WHAT YOU HAVE TO DO:
Give back every line of the material exactly. Skip the pictures.

SUPPLIED RECORDS:
⟨
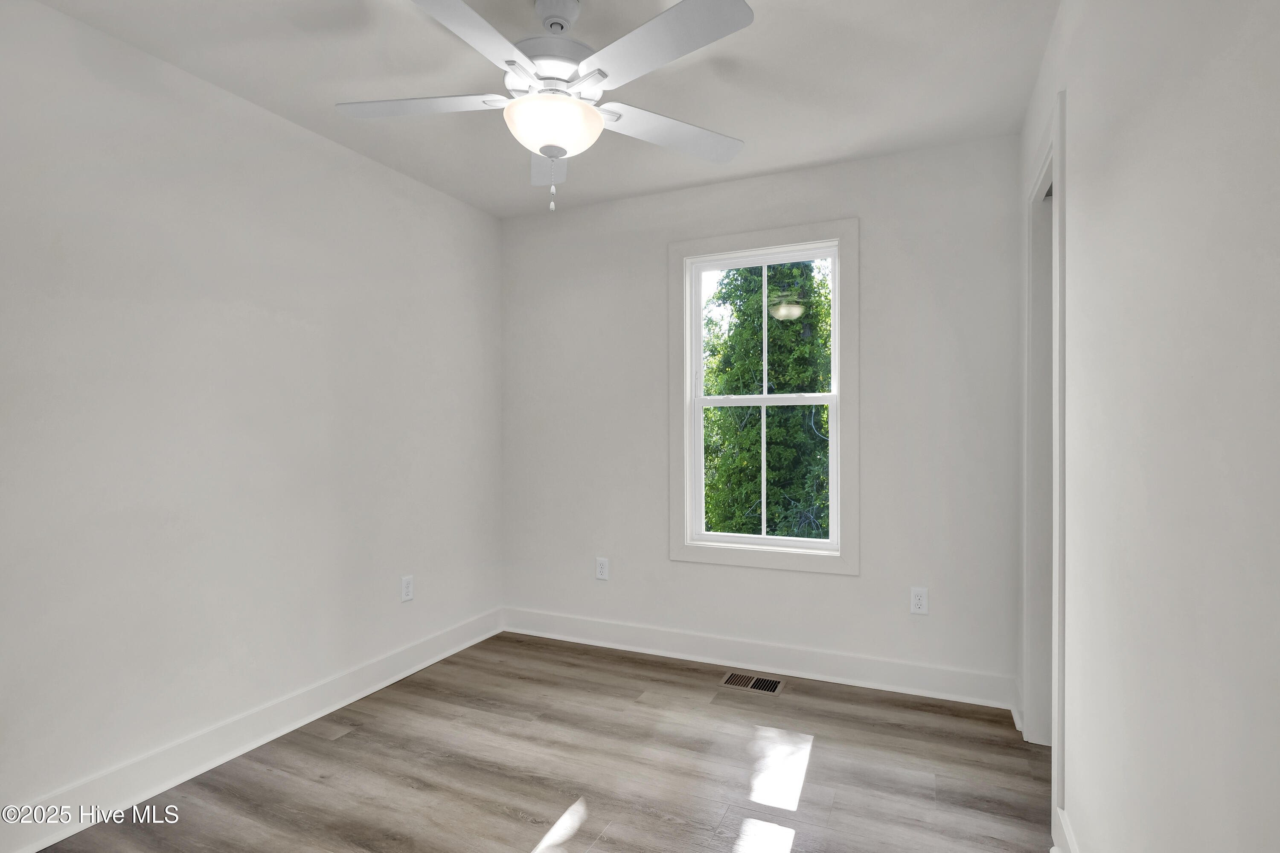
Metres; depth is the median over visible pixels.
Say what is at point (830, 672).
baseboard
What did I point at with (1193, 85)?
right wall
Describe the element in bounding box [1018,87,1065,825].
door frame
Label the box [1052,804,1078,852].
baseboard
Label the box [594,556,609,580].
wall socket
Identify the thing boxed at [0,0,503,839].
left wall
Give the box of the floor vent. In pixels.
[719,670,785,694]
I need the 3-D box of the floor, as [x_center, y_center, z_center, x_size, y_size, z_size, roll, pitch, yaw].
[-0.059,1.282,1.348,3.542,0.112,3.757,0,0,24]
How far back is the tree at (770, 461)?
8.62 m
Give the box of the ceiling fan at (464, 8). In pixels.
[336,0,754,211]
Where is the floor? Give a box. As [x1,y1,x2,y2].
[32,629,1049,852]
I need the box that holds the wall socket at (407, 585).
[400,574,414,601]
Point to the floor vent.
(735, 677)
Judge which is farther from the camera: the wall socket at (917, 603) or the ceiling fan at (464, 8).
the wall socket at (917, 603)
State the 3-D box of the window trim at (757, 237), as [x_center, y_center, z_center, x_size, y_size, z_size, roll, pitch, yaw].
[0.619,-0.125,2.939,0.982,1.746,0.130,0,0,24]
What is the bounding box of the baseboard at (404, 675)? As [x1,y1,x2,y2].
[0,606,504,852]
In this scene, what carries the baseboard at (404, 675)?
attached to the left wall at (299, 145)
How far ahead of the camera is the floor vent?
2.72 m
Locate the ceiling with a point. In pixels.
(725, 113)
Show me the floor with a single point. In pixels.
(349, 737)
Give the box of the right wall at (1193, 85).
[1020,0,1279,852]
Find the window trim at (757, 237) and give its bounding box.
[668,218,857,578]
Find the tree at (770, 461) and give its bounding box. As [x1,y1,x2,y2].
⟩
RESULT OF THE EXERCISE:
Metres; depth is the median over visible pixels.
Say what is at point (830, 672).
baseboard
What did I point at with (1193, 85)?
right wall
Describe the element in bounding box [1018,87,1065,825].
door frame
Label the box [1052,804,1078,852].
baseboard
Label the box [594,556,609,580].
wall socket
Identify the thing boxed at [0,0,503,839].
left wall
Give the box of the floor vent. In pixels.
[719,670,785,694]
I need the 3-D box of the floor, as [x_center, y_center, z_center, x_size, y_size, z_size, roll, pitch, yaw].
[-0.059,1.282,1.348,3.542,0.112,3.757,0,0,24]
How far back is the tree at (770, 461)?
8.62 m
Give the box of the ceiling fan at (464, 8). In pixels.
[336,0,754,211]
Where is the floor? Give a box. As [x1,y1,x2,y2].
[32,629,1049,852]
I need the box that holds the wall socket at (407, 585).
[400,574,414,601]
Point to the floor vent.
(735, 677)
Judge which is farther from the camera: the wall socket at (917, 603) or the ceiling fan at (464, 8).
the wall socket at (917, 603)
State the 3-D box of the window trim at (757, 237), as [x_center, y_center, z_center, x_size, y_size, z_size, roll, pitch, yaw].
[0.619,-0.125,2.939,0.982,1.746,0.130,0,0,24]
What is the bounding box of the baseboard at (404, 675)? As [x1,y1,x2,y2].
[0,606,504,852]
In this scene, what carries the baseboard at (404, 675)?
attached to the left wall at (299, 145)
How far ahead of the camera is the floor vent?
2.72 m
Locate the ceiling with a point. In pixels.
(725, 113)
Show me the floor with a single point. In pixels.
(349, 737)
Give the box of the right wall at (1193, 85).
[1020,0,1279,852]
Find the window trim at (757, 237) and give its bounding box.
[668,218,857,578]
Find the tree at (770, 461) and give its bounding box. As [x1,y1,x2,y2].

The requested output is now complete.